US Saved $254 Billion in 2014 From Use of Generic Drugs

The use of generic drugs is saving the United States healthcare system billions of dollars in spending every year, according to the latest Generic Drug Savings in the United States report by the IMS Institute for Healthcare Informatics on behalf of the Generic Pharmaceutical Association (GPhA).

In 2014 alone, the US saved a record $254 billion—an all-time high and almost $8 billion more than the previous year—bringing total savings over the last decade to $1.68 trillion.

“The facts are irrefutable: generic drugs drive enormous health care savings,” Chip Davis, GPhA president and chief executive officer, said in a statement. “This new report reinforces that generic drugs are a critical part of any solution to rising costs for patients, payers and for the entire health care system.”

Generic prescriptions accounted for 88% of drugs dispensed nationwide in 2014, but only 28% of the costs.

The report also examined generic drug savings by therapy area. The therapies targeting mental health, hypertension, and hypercholesterolemia accrued the most savings, followed by pain relief, anti-ulcerants, and antibiotics. Without generic alternatives, annual spending for these therapy areas would soar with an extra $27.9 billion for just hypertension medication itself.

Additional study findings compared generic savings by age, payer (commercially insured patients vs federal government programs), and state.

Medicines for seniors accounted for more than one-third of the total savings, and therapies for older adults accounted for the majority. Medicare saved $76.1 billion, an average of $1923 per enrollee, while Medicaid saved $33.5 billion, an average of $479 per enrollee. As a result, each state saved an average of $5 billion each.

Since data has been so favorable for the use of generics, the study proposed different strategies for maintaining and increasing generic cost savings. The most effective way to keep costs low is to increase competition in the market between generics. This can be accomplished by encouraging Congress to speed up FDA approval of generic drug applications that are awaiting regulatory action, regulating abuse by brand drug companies of programs like Risk Evaluation and Mitigation Strategies (REMS) to keep generic drugs from entering the market, and encouraging the FDA to implement policies to facilitate the approval of biosimilar products.
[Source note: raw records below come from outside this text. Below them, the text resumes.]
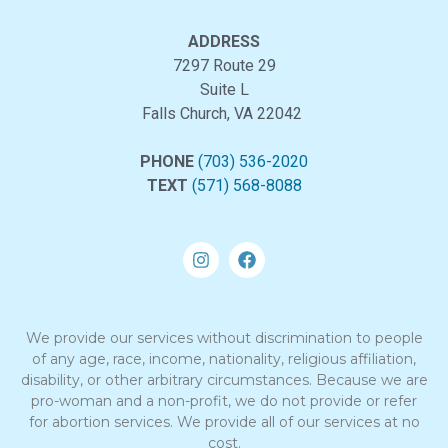
ADDRESS
7297 Route 29
Suite L
Falls Church, VA 22042
PHONE
(703) 536-2020
TEXT
(571) 568-8088
We provide our services without discrimination to people
of any age, race, income, nationality, religious affiliation,
disability, or other arbitrary circumstances. Because we are
pro-woman and a non-profit, we do not provide or refer
for abortion services. We provide all of our services at no
cost.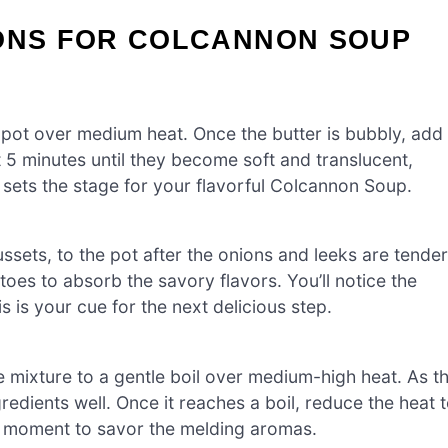
IONS FOR COLCANNON SOUP
e pot over medium heat. Once the butter is bubbly, add 
 5 minutes until they become soft and translucent,
t sets the stage for your flavorful Colcannon Soup.
ssets, to the pot after the onions and leeks are tender
toes to absorb the savory flavors. You’ll notice the
is is your cue for the next delicious step.
e mixture to a gentle boil over medium-high heat. As t
redients well. Once it reaches a boil, reduce the heat 
t moment to savor the melding aromas.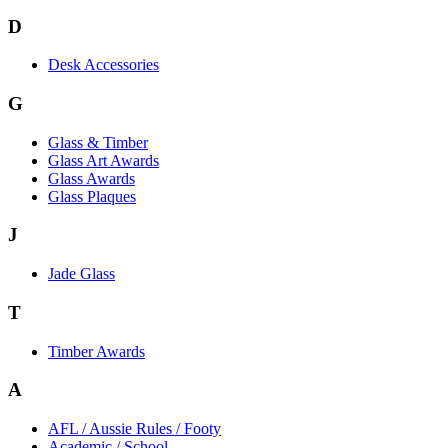
D
Desk Accessories
G
Glass & Timber
Glass Art Awards
Glass Awards
Glass Plaques
J
Jade Glass
T
Timber Awards
A
AFL / Aussie Rules / Footy
Academic / School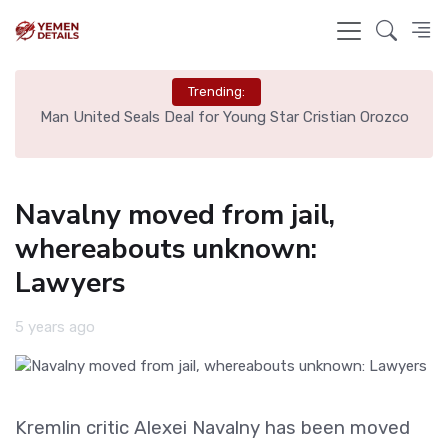
Trending:
e
Man United Seals Deal for Young Star Cristian Orozco
L
Navalny moved from jail,
whereabouts unknown:
Lawyers
5 years ago
Kremlin critic Alexei Navalny has been moved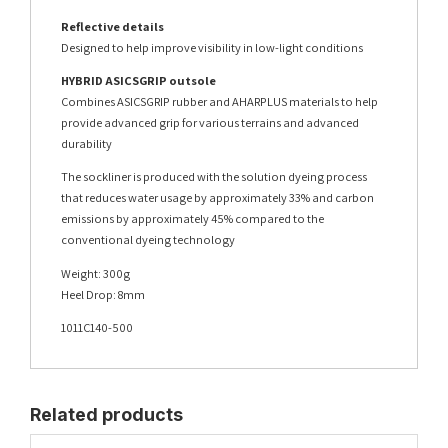
Reflective details
Designed to help improve visibility in low-light conditions
HYBRID ASICSGRIP outsole
Combines ASICSGRIP rubber and AHARPLUS materials to help
provide advanced grip for various terrains and advanced
durability
The sockliner is produced with the solution dyeing process
that reduces water usage by approximately 33% and carbon
emissions by approximately 45% compared to the
conventional dyeing technology
Weight: 300g
Heel Drop: 8mm
1011C140-500
Related products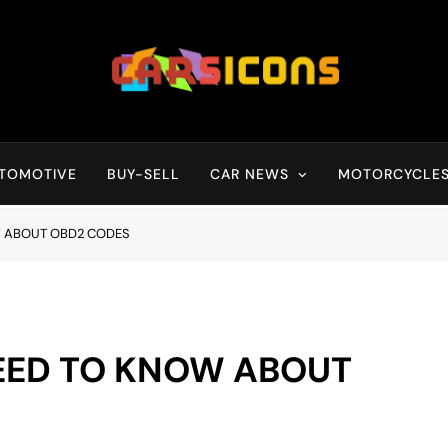
Carsicons
Upcoming Cars News, Bike News, New Launches, Reviews, Compariso
TOMOTIVE
BUY-SELL
CAR NEWS
MOTORCYCLE
W ABOUT OBD2 CODES
EED TO KNOW ABOUT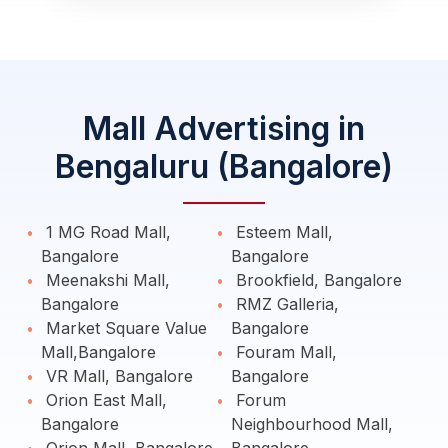
Mall Advertising in
Bengaluru (Bangalore)
1 MG Road Mall,
Esteem Mall,
Bangalore
Bangalore
Meenakshi Mall,
Brookfield, Bangalore
Bangalore
RMZ Galleria,
Market Square Value
Bangalore
Mall,Bangalore
Fouram Mall,
VR Mall, Bangalore
Bangalore
Orion East Mall,
Forum
Bangalore
Neighbourhood Mall,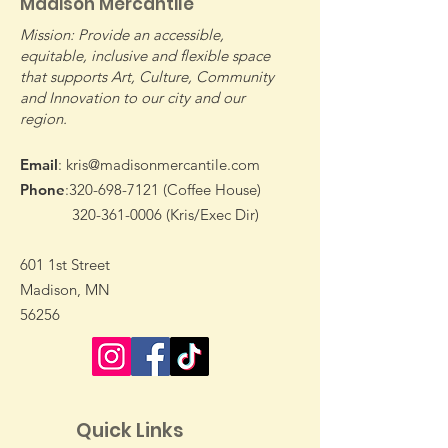
Madison Mercantile
Mission: Provide an accessible,
equitable, inclusive and flexible space
that supports Art, Culture, Community
and Innovation to our city and our
Join Us Wednesdays
Warm Up with
region.
For Our Farmers
Mic Night at t
Market
Email
:
kris@madisonmercantile.com
Phone
:
320-698-7121
(Coffee House)
320-361-0006
(Kris/Exec Dir)
601 1st Street
Madison, MN
56256
Quick Links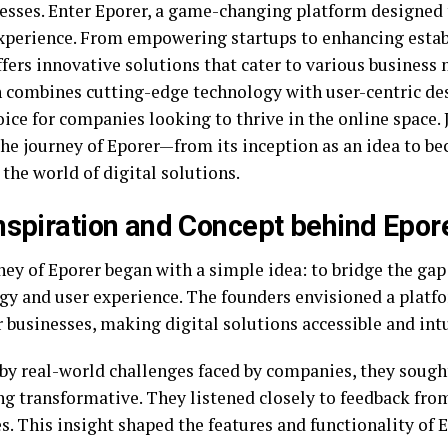
nesses. Enter Eporer, a game-changing platform designed 
experience. From empowering startups to enhancing estab
fers innovative solutions that cater to various business 
 combines cutting-edge technology with user-centric des
ice for companies looking to thrive in the online space. 
the journey of Eporer—from its inception as an idea to b
 the world of digital solutions.
nspiration and Concept behind Epor
ney of Eporer began with a simple idea: to bridge the ga
gy and user experience. The founders envisioned a platf
businesses, making digital solutions accessible and intu
 by real-world challenges faced by companies, they sough
g transformative. They listened closely to feedback fro
s. This insight shaped the features and functionality of E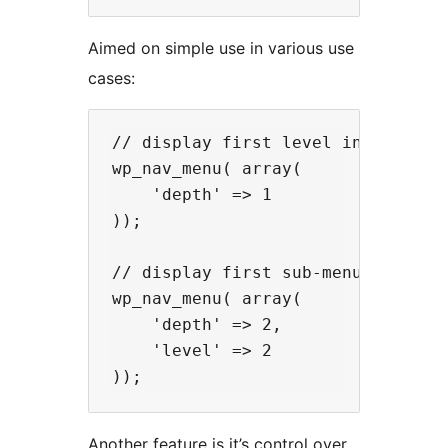
Aimed on simple use in various use
cases:
// display first level in the head
wp_nav_menu( array(

    'depth' => 1

));

// display first sub-menu from the
wp_nav_menu( array(

    'depth' => 2,

    'level' => 2

Another feature is it’s control over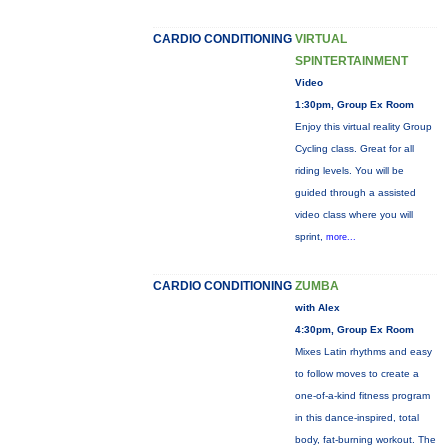
CARDIO CONDITIONING
VIRTUAL
SPINTERTAINMENT
Video
1:30pm, Group Ex Room
Enjoy this virtual reality Group
Cycling class. Great for all
riding levels. You will be
guided through a assisted
video class where you will
sprint,
more...
CARDIO CONDITIONING
ZUMBA
with Alex
4:30pm, Group Ex Room
Mixes Latin rhythms and easy
to follow moves to create a
one-of-a-kind fitness program
in this dance-inspired, total
body, fat-burning workout. The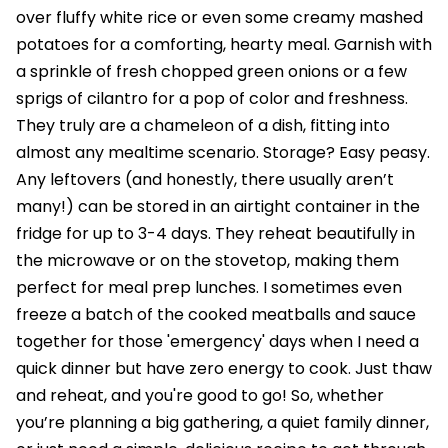
over fluffy white rice or even some creamy mashed
potatoes for a comforting, hearty meal. Garnish with
a sprinkle of fresh chopped green onions or a few
sprigs of cilantro for a pop of color and freshness.
They truly are a chameleon of a dish, fitting into
almost any mealtime scenario. Storage? Easy peasy.
Any leftovers (and honestly, there usually aren’t
many!) can be stored in an airtight container in the
fridge for up to 3-4 days. They reheat beautifully in
the microwave or on the stovetop, making them
perfect for meal prep lunches. I sometimes even
freeze a batch of the cooked meatballs and sauce
together for those 'emergency' days when I need a
quick dinner but have zero energy to cook. Just thaw
and reheat, and you're good to go! So, whether
you’re planning a big gathering, a quiet family dinner,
Together, these strategies aim towards a common goal of providing American consumers with more choices in generic medications.

“Patients, taxpayers and others will find no better partner than the generic industry in efforts to reduce health expenses and promote savings and access. The best way to accomplish this is to increase competition from generic drugs,” Davis said. “GPhA will continue advocating for efforts that grow savings and eliminate barriers to patient access.”